On linux/darwin/freebsd, run the following on your runner:
curl --proto '=https' --tlsv1.2 -sSf https://get-ghcup.haskell.org | BOOTSTRAP_HASKELL_NONINTERACTIVE=1 BOOTSTRAP_HASKELL_MINIMAL=1 sh
This will just install ghcup and on Windows additionally MSYS2.
See the installation scripts referred to above for the full list of environment variables and, in the case of Windows, parameters to tweak the script behavior.
github workflows¶
We provide a GitHub action haskell/ghcup-setup.
You may also be interested in my blog post on Dynamic GHC matrix in GitHub CI.
GPG verification¶
GHCup supports verifying the GPG signature of the metadata file. The metadata file then contains SHA256 hashes of all downloads, so this is cryptographically secure.
First, obtain the gpg keys:
gpg --batch --keyserver keyserver.ubuntu.com --recv-keys 7D1E8AFD1D4A16D71FADA2F2CCC85C0E40C06A8C
gpg --batch --keyserver keyserver.ubuntu.com --recv-keys FE5AB6C91FEA597C3B31180B73EDE9E8CFBAEF01
gpg --batch --keyserver keyserver.ubuntu.com --recv-keys 88B57FCF7DB53B4DB3BFA4B1588764FBE22D19C4
gpg --batch --keyserver keyserver.ubuntu.com --recv-keys EAF2A9A722C0C96F2B431CA511AAD8CEDEE0CAEF
Then verify the gpg key in one of these ways:
- find out where I live and visit me to do offline key signing
- figure out my mobile phone number and call me to verify the fingerprint
- more boring: contact me on Libera IRC (
maerwald) and verify the fingerprint
Once you've verified the key, you have to figure out if you trust me.

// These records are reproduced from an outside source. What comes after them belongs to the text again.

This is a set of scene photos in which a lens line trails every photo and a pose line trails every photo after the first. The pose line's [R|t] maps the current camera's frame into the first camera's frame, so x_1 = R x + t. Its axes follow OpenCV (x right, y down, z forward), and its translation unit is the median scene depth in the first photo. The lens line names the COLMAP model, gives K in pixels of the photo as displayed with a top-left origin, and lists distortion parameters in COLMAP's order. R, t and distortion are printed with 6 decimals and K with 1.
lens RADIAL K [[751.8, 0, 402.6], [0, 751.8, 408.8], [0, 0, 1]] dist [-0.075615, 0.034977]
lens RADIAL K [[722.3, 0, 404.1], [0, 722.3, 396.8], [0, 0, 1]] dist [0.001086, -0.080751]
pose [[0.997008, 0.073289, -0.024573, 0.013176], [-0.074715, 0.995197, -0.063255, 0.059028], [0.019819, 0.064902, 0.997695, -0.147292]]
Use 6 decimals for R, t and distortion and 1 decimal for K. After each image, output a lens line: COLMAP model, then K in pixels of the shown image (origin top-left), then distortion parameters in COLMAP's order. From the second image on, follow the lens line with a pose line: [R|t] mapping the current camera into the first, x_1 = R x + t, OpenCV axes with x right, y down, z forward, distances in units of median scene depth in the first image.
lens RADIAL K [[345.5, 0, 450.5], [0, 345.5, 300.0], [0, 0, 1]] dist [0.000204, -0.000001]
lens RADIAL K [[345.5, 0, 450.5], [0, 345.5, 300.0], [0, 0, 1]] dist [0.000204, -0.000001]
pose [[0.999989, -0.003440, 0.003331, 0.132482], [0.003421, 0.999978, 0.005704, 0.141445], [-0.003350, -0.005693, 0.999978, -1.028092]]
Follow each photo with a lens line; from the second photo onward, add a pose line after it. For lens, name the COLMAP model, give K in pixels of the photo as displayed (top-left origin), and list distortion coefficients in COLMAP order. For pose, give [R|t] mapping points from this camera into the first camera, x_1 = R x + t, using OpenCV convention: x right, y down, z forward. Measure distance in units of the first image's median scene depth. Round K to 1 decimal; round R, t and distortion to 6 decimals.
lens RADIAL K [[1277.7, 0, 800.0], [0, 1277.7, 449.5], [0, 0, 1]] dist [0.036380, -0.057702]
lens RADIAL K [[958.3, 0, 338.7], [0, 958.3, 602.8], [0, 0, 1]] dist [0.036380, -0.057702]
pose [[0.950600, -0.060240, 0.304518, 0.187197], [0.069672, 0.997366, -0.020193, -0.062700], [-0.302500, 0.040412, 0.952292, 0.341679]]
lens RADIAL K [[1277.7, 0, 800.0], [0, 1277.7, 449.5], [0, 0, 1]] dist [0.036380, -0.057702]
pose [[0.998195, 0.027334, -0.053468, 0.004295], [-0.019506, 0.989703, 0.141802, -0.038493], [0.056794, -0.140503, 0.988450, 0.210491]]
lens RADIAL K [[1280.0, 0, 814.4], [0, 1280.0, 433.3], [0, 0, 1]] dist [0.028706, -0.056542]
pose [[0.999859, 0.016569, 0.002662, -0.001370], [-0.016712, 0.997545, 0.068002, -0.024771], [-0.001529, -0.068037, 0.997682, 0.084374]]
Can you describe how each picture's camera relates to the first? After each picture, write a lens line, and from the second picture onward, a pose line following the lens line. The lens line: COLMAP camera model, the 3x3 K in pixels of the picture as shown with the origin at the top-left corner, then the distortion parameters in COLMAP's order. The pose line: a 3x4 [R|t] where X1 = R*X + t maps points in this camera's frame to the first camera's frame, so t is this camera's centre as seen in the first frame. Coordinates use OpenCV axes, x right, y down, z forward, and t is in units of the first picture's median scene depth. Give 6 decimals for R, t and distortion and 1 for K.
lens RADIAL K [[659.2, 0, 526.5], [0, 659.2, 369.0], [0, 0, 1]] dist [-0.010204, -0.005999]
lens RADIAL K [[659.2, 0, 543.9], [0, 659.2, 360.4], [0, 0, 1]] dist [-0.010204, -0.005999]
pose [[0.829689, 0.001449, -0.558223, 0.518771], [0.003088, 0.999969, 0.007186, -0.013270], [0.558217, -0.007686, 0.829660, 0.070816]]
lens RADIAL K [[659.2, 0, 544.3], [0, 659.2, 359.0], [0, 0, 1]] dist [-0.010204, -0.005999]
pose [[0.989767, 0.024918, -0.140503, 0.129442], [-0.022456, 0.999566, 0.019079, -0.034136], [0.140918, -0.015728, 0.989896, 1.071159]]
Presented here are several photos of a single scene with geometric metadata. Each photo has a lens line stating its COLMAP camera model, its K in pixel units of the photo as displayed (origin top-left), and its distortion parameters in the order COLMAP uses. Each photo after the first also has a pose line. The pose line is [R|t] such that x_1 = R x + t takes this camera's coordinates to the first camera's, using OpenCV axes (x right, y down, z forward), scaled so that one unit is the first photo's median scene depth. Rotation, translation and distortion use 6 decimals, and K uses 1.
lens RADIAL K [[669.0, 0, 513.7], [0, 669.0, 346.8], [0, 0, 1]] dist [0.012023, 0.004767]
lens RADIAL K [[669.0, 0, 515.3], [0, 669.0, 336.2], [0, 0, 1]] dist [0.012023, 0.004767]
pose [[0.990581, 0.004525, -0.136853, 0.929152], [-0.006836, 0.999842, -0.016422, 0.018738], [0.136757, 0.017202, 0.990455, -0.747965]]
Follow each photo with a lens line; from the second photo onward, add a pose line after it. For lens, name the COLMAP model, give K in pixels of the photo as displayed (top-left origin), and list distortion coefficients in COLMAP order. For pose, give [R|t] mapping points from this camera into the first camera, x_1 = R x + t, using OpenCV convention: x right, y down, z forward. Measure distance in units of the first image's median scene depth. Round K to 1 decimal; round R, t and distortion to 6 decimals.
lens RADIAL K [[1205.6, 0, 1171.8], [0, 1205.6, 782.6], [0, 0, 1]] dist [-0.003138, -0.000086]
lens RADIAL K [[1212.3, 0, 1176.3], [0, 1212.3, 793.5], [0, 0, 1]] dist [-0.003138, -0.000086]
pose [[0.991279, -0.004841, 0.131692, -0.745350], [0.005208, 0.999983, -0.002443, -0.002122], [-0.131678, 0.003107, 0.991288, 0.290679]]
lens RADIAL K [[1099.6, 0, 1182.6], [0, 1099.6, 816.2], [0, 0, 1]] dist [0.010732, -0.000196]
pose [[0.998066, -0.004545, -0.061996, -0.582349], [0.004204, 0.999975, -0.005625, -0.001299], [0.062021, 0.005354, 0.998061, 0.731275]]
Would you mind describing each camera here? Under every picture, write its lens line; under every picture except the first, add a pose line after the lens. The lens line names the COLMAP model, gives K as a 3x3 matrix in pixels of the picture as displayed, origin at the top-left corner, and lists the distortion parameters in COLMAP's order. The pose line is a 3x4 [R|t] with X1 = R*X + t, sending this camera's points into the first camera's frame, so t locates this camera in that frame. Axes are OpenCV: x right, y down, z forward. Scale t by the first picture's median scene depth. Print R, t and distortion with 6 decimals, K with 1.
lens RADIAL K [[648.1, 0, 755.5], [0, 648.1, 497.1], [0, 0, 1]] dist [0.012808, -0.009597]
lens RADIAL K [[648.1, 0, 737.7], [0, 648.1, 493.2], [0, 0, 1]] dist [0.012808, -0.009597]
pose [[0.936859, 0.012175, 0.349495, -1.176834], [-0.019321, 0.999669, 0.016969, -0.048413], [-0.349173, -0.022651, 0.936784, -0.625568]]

If you trust me, then you can configure gpg in ~/.ghcup/config.yaml:
gpg-setting: GPGLax # GPGStrict | GPGLax | GPGNone
In GPGStrict mode, ghcup will fail if verification fails. In GPGLax mode it will just print a warning.
You can also pass the mode via ghcup --gpg <strict|lax|none>.
Tips and tricks¶
ghcup run¶
If you don't want to explicitly switch the active GHC all the time and are using
tools that rely on the plain ghc binary, GHCup provides an easy way to execute
commands with a certain toolchain prepended to PATH, e.g.:
ghcup run --ghc 8.10.7 --cabal latest --hls latest --stack latest --install -- code Setup.hs
This will execute vscode with GHC set to 8.10.7 and all other tools to their latest version.